Dataset excerpts —
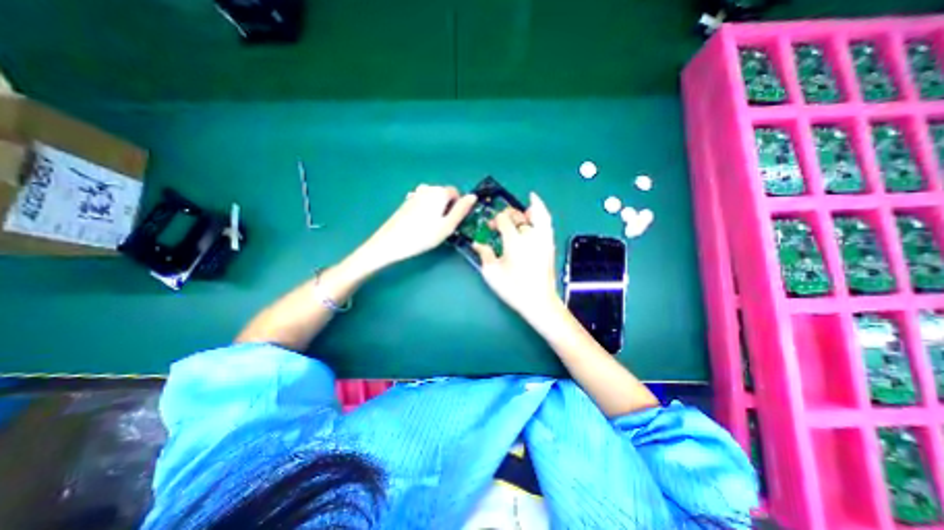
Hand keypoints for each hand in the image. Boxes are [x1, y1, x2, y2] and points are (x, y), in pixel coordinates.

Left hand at [362, 186, 479, 269]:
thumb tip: (474, 196)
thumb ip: (462, 210)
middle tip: (442, 227)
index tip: (453, 222)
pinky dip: (426, 211)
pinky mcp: (406, 202)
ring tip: (431, 227)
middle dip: (447, 208)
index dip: (458, 207)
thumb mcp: (447, 226)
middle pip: (444, 195)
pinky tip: (420, 225)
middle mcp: (427, 188)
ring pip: (434, 200)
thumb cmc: (423, 236)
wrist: (391, 242)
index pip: (456, 193)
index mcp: (439, 192)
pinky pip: (423, 203)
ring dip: (436, 210)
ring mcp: (415, 194)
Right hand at [471, 194, 558, 318]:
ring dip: (526, 209)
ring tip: (523, 207)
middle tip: (500, 222)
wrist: (538, 301)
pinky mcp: (549, 244)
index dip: (495, 220)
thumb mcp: (492, 273)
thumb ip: (484, 254)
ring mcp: (543, 238)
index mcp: (514, 241)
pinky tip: (537, 208)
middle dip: (507, 215)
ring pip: (536, 215)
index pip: (503, 220)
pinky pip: (547, 222)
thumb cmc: (513, 288)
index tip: (490, 227)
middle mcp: (530, 235)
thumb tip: (476, 243)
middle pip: (518, 216)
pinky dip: (542, 211)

TRY IT —
Keep the pictures out while you retype all of the data above exactly as it appears.

OUTPUT FOR THIS EXERCISE —
Hand keypoints for each hand in the image. Boxes are [x1, y1, x2, y2] and points are (x, y), in pixel coordinates.

Left hand at [362, 186, 479, 269]:
thumb tip: (474, 196)
thumb ip: (462, 210)
middle tip: (442, 227)
index tip: (453, 222)
pinky dip: (426, 211)
pinky mcp: (406, 202)
ring tip: (431, 227)
middle dip: (447, 208)
index dip: (458, 207)
thumb mcp: (447, 226)
middle pip: (444, 195)
pinky tip: (420, 225)
middle mcp: (427, 188)
ring pip: (434, 200)
thumb cmc: (423, 236)
wrist: (391, 242)
index pip: (456, 193)
index mcp: (439, 192)
pinky pip: (423, 203)
ring dip: (436, 210)
ring mcp: (415, 194)
Right hand at [471, 194, 558, 318]:
ring dip: (526, 209)
ring tip: (523, 207)
middle tip: (500, 222)
wrist: (538, 301)
pinky mcp: (549, 244)
index dip: (495, 220)
thumb mcp: (492, 273)
thumb ip: (484, 254)
ring mcp: (543, 238)
index mcp: (514, 241)
pinky tip: (537, 208)
middle dip: (507, 215)
ring pip: (536, 215)
index pip: (503, 220)
pinky pip: (547, 222)
thumb cmc: (513, 288)
index tip: (490, 227)
middle mcp: (530, 235)
thumb tip: (476, 243)
middle pip: (518, 216)
pinky dip: (542, 211)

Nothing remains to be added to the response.